5 3月 2026, 木

B2B AIの主戦場は「セールス」から「デプロイメント(実装)」へ——グローバル動向から読み解く、日本企業が備えるべき実装体制

シリコンバレーの有力SaaSコミュニティ「SaaStr」で議論されている最新のトピックは、AIスタートアップにおける組織論の劇的な変化です。顧客獲得(セールス)よりも、実際の運用環境で製品を稼働させるための「デプロイメント(実装・定着)」にボトルネックが移行しているという指摘は、PoC(概念実証)の壁や現場導入に悩む多くの日本企業にとって、極めて重要な示唆を含んでいます。

「売る」ことよりも「動かす」ことの難しさ

米国のB2Bスタートアップ界隈で今、注目されているのは「AI製品を販売するための営業チームの規模をどうするか」という問いに対する意外な答えです。従来のSaaSビジネスでは、大規模なセールス部隊が成長のエンジンでした。しかし、最新の生成AI系スタートアップにおいては、ボトルネックが「契約獲得」から「デプロイメント(導入・実装)」へとシフトしています。
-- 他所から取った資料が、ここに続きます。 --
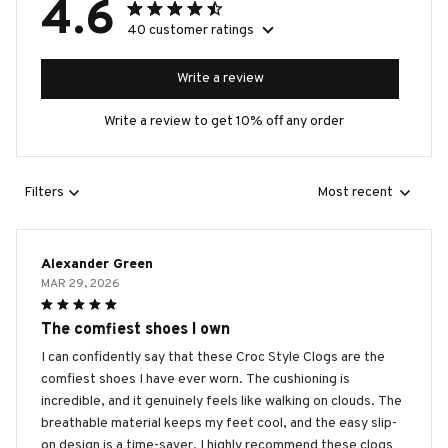
4.6
40 customer ratings
Write a review
Write a review to get 10% off any order
Filters
Most recent
Alexander Green
MAR 29, 2026
The comfiest shoes I own
I can confidently say that these Croc Style Clogs are the
comfiest shoes I have ever worn. The cushioning is
incredible, and it genuinely feels like walking on clouds. The
breathable material keeps my feet cool, and the easy slip-
on design is a time-saver. I highly recommend these clogs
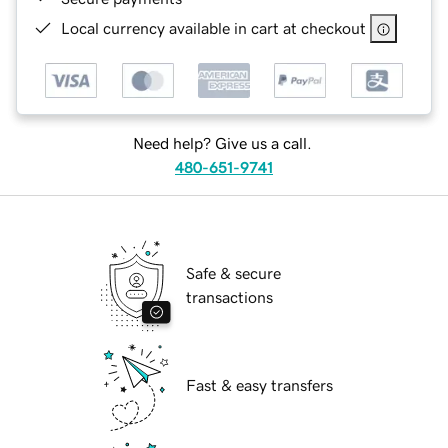
Local currency available in cart at checkout
Need help? Give us a call.
480-651-9741
Safe & secure
transactions
Fast & easy transfers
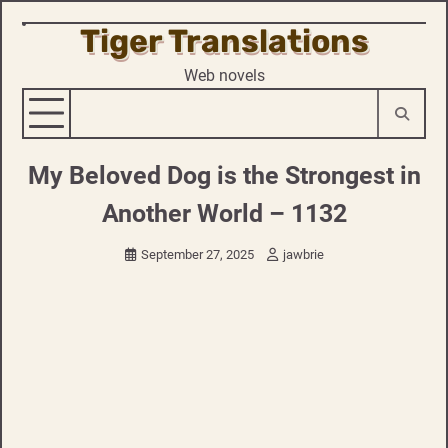
Tiger Translations
Skip
to
Web novels
content
My Beloved Dog is the Strongest in
Another World – 1132
September 27, 2025
jawbrie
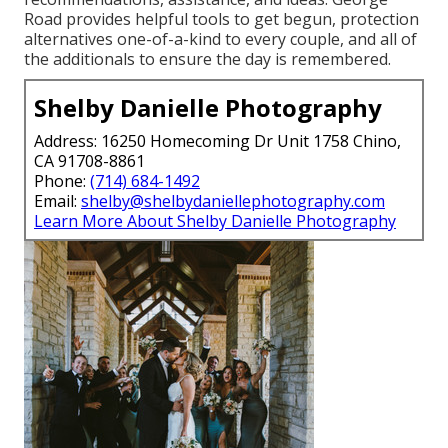
Road provides helpful tools to get begun, protection
alternatives one-of-a-kind to every couple, and all of
the additionals to ensure the day is remembered.
Shelby Danielle Photography
Address: 16250 Homecoming Dr Unit 1758 Chino,
CA 91708-8861
Phone:
(714) 684-1492
Email:
shelby@shelbydaniellephotography.com
Learn More About Shelby Danielle Photography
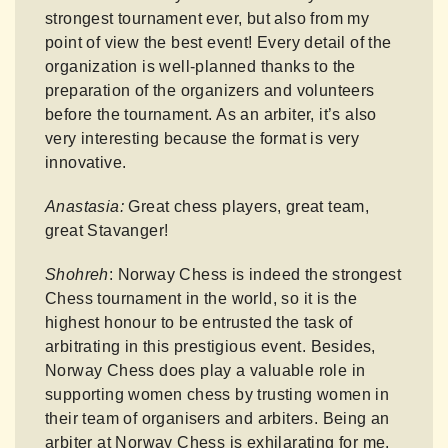
strongest tournament ever, but also from my
point of view the best event! Every detail of the
organization is well-planned thanks to the
preparation of the organizers and volunteers
before the tournament. As an arbiter, it’s also
very interesting because the format is very
innovative.
Anastasia:
Great chess players, great team,
great Stavanger!
Shohreh
: Norway Chess is indeed the strongest
Chess tournament in the world, so it is the
highest honour to be entrusted the task of
arbitrating in this prestigious event. Besides,
Norway Chess does play a valuable role in
supporting women chess by trusting women in
their team of organisers and arbiters. Being an
arbiter at Norway Chess is exhilarating for me.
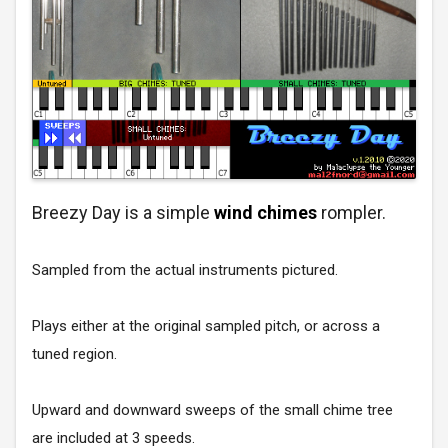
Breezy Day is a simple
wind chimes
rompler.
Sampled from the actual instruments pictured.
Plays either at the original sampled pitch, or across a
tuned region.
Upward and downward sweeps of the small chime tree
are included at 3 speeds.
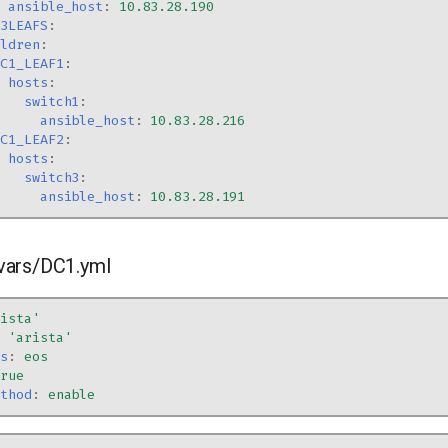
ansible_host
:
10.83.28.190
L3LEAFS
:
ildren
:
DC1_LEAF1
:
hosts
:
switch1
:
ansible_host
:
10.83.28.216
DC1_LEAF2
:
hosts
:
switch3
:
ansible_host
:
10.83.28.191
vars/DC1.yml
rista'
:
'arista'
os
:
eos
true
ethod
:
enable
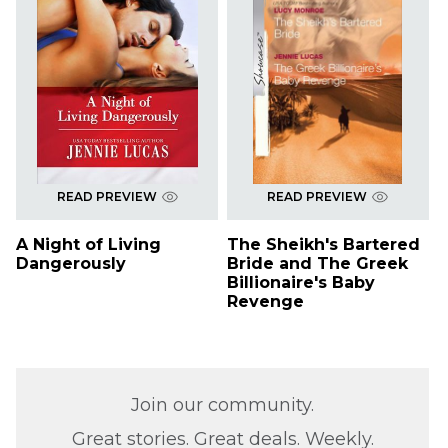
READ PREVIEW
READ PREVIEW
A Night of Living
The Sheikh's Bartered
Dangerously
Bride and The Greek
Billionaire's Baby
Revenge
Join our community.
Great stories. Great deals. Weekly.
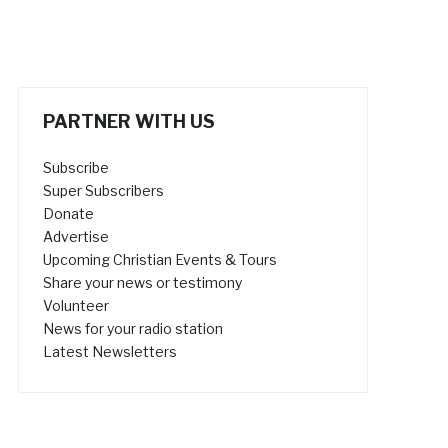
PARTNER WITH US
Subscribe
Super Subscribers
Donate
Advertise
Upcoming Christian Events & Tours
Share your news or testimony
Volunteer
News for your radio station
Latest Newsletters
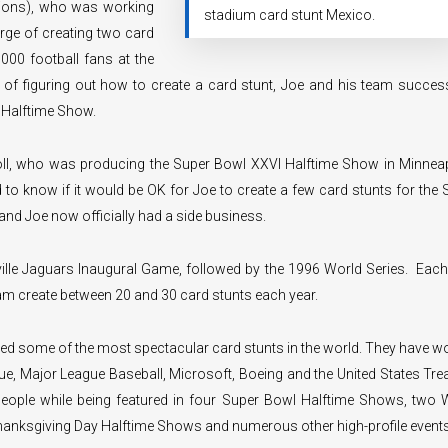
tions), who was working
stadium card stunt Mexico.
arge of creating two card
000 football fans at the
s of figuring out how to create a card stunt, Joe and his team success
 Halftime Show.
oll, who was producing the Super Bowl XXVI Halftime Show in Minneap
to know if it would be OK for Joe to create a few card stunts for the 
nd Joe now officially had a side business.
ille Jaguars Inaugural Game, followed by the 1996 World Series. Each
eam create between 20 and 30 card stunts each year.
ed some of the most spectacular card stunts in the world. They have w
ue, Major League Baseball, Microsoft, Boeing and the United States Tre
eople while being featured in four Super Bowl Halftime Shows, two 
Thanksgiving Day Halftime Shows and numerous other high-profile events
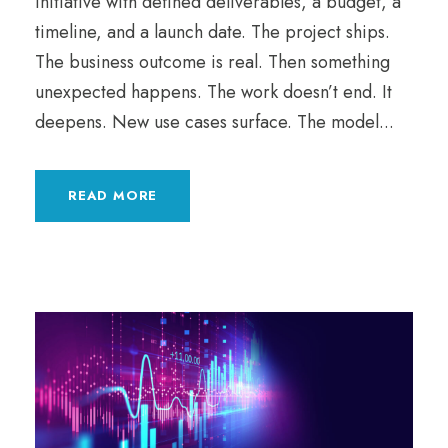
initiative with defined deliverables, a budget, a
timeline, and a launch date. The project ships.
The business outcome is real. Then something
unexpected happens. The work doesn’t end. It
deepens. New use cases surface. The model...
READ MORE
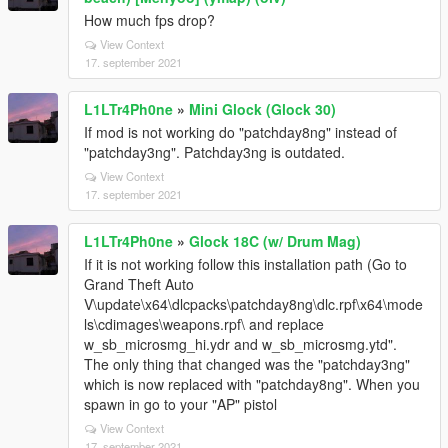
How much fps drop?
View Context
17. september 2021
L1LTr4Ph0ne
»
Mini Glock (Glock 30)
If mod is not working do "patchday8ng" instead of
"patchday3ng". Patchday3ng is outdated.
View Context
17. september 2021
L1LTr4Ph0ne
»
Glock 18C (w/ Drum Mag)
If it is not working follow this installation path (Go to
Grand Theft Auto
V\update\x64\dlcpacks\patchday8ng\dlc.rpf\x64\mode
ls\cdimages\weapons.rpf\ and replace
w_sb_microsmg_hi.ydr and w_sb_microsmg.ytd".
The only thing that changed was the "patchday3ng"
which is now replaced with "patchday8ng". When you
spawn in go to your "AP" pistol
View Context
17. september 2021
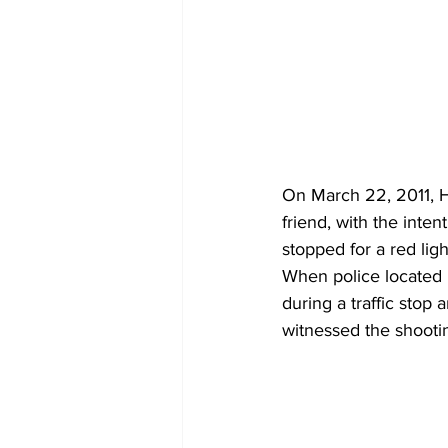
On March 22, 2011, 
friend, with the inten
stopped for a red ligh
When police located 
during a traffic stop 
witnessed the shootin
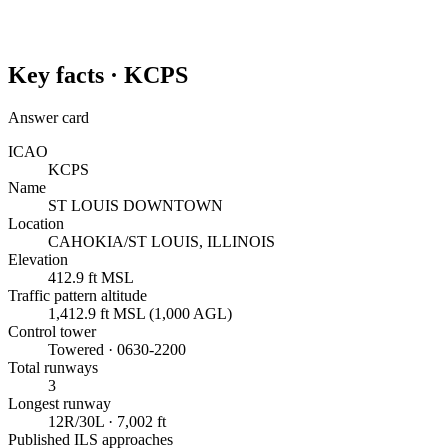
Key facts ·
KCPS
Answer card
ICAO
KCPS
Name
ST LOUIS DOWNTOWN
Location
CAHOKIA/ST LOUIS, ILLINOIS
Elevation
412.9 ft MSL
Traffic pattern altitude
1,412.9 ft MSL (1,000 AGL)
Control tower
Towered · 0630-2200
Total runways
3
Longest runway
12R/30L · 7,002 ft
Published ILS approaches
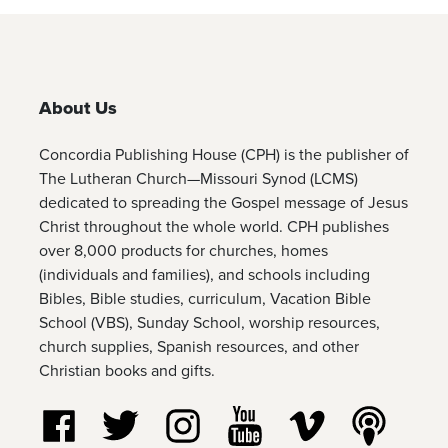
About Us
Concordia Publishing House (CPH) is the publisher of
The Lutheran Church—Missouri Synod (LCMS)
dedicated to spreading the Gospel message of Jesus
Christ throughout the whole world. CPH publishes
over 8,000 products for churches, homes
(individuals and families), and schools including
Bibles, Bible studies, curriculum, Vacation Bible
School (VBS), Sunday School, worship resources,
church supplies, Spanish resources, and other
Christian books and gifts.
Follow us on Facebook
Follow us on Twitter
Follow us on Instagram
Watch us on YouTube
Watch us on Vim
Listen t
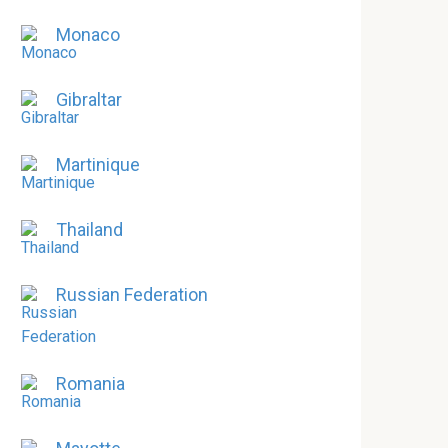
Monaco
Gibraltar
Martinique
Thailand
Russian Federation
Romania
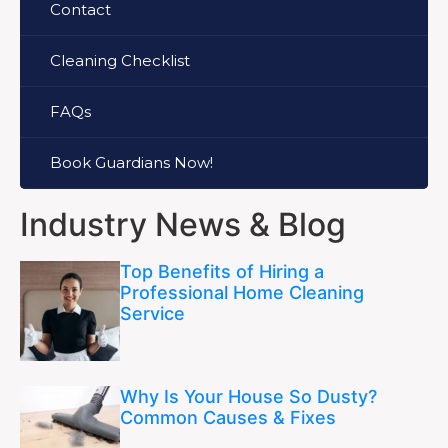
Contact
Cleaning Checklist
FAQs
Book Guardians Now!
Industry News & Blog
Top Benefits of Hiring a
Professional Home Cleaning
Service
Why Is Your House So Dusty?
Common Causes & Fixes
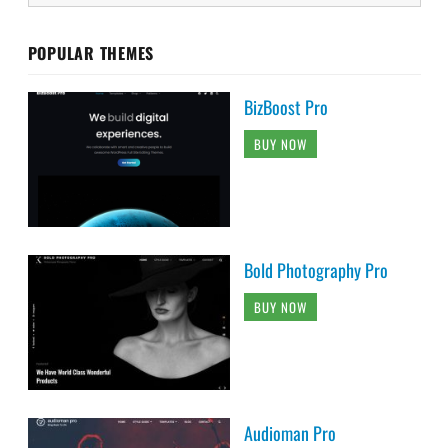
POPULAR THEMES
BizBoost Pro
BUY NOW
Bold Photography Pro
BUY NOW
Audioman Pro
SaaStrの記事でも指摘されている通り、現在のAIソリューション、特に業務フローに深く入り込む「AIエージェント」のような製品は、IDを発行すればすぐに使える従来のSaaSとは性質が異なります。顧客のデータ環境に接続し、特有のワークフローを学習させ、ハルシネーション(もっともらしい嘘)のリスクを制御しながら実務で使えるレベルに仕上げるには、高度な技術的支援が不可欠だからです。

そのため、グローバルなAI企業は今、純粋な営業担当者(Sales)よりも、顧客の現場に入り込んで技術課題を解決する「FDE(Forward Deployed Engineer:前線配置エンジニア)」や、AIモデルの挙動を調整する「オンボーディングスペシャリスト」の採用を強化する傾向にあります。

日本企業が直面する「ラストワンマイル」の壁

この「デプロイメント重視」のトレンドは、日本企業のAI導入においても痛いほど当てはまります。日本国内でも「AIツールを契約したが、現場で使われない」「PoC(概念実証)は成功したが、本番環境への移行で躓く」というケースが後を絶ちません。

その背景には、企業ごとの「固有のコンテキスト(文脈)」の複雑さがあります。例えば、社内規定(RAGなどで参照させる文書)の整備状況、現場特有の暗黙知、そしてセキュリティやコンプライアンスに関する厳格な基準などです。これらは汎用的なLLM(大規模言語モデル)をただ導入するだけでは解決できず、プロンプトエンジニアリングやファインチューニング、そして業務プロセスの再定義といった泥臭いすり合わせ(ラストワンマイル)が必要になります。

米国ではFDEがこの役割を担いますが、日本においては従来、システムインテグレーター(SIer)が担ってきた領域に近いと言えます。しかし、生成AIの進化スピードは従来のウォーターフォール型開発とは相容れない部分が多く、外部任せにするのではなく、社内の業務担当者とエンジニアが一体となって「AIを育てる」プロセスが求められます。

「魔法」ではなく「訓練」が必要なAIエージェント

元記事でも触れられている「AI Agent Training(AIエージェントの訓練)」は、今後のキーワードになるでしょう。AIは導入して終わりではなく、新入社員を教育するように、その組織の文化やルールを教え込む必要があります。

特に日本の商習慣においては、顧客へのメール返信一つをとっても、文脈に応じた細やかな配慮が求められます。AIにこれを実行させるには、単なる技術的な設定だけでなく、ドメインエキスパート(業務に精通した人間)によるフィードバックループの構築が不可欠です。この「訓練」のプロセスを軽視し、魔法のような即効性を期待しすぎると、導入プロジェクトは失敗に終わるリスクが高まります。

日本企業のAI活用への示唆

グローバルの潮流と日本の実情を踏まえると、意思決定者は以下の3点を意識する必要があります。

  • 導入コストの再配分:ライセンス費用だけでなく、「実装・調整(デプロイメント)」にかかる人的・時間的リソースを予算化すること。ここをケチると、高機能なAIもただの箱になります。
  • ベンダー選定基準の変更:「機能の多さ」や「営業の熱意」だけで選ばず、導入後の「FDE的なサポート体制」や「伴走支援の質」を重視すること。特に自社のレガシーシステムとの連携力は重要です。
  • 社内体制の整備:IT部門だけでなく、現場の業務リーダーを巻き込み、AIの出力結果を評価・修正する「AIトレーナー」のような役割を定義すること。

AI導入の成功は、契約書にサインした瞬間ではなく、現場のワークフローにAIが溶け込み、実際に稼働し始めた瞬間に訪れます。「買う」ことから「使いこなすための環境を作る」ことへ、マインドセットを切り替える時期に来ています。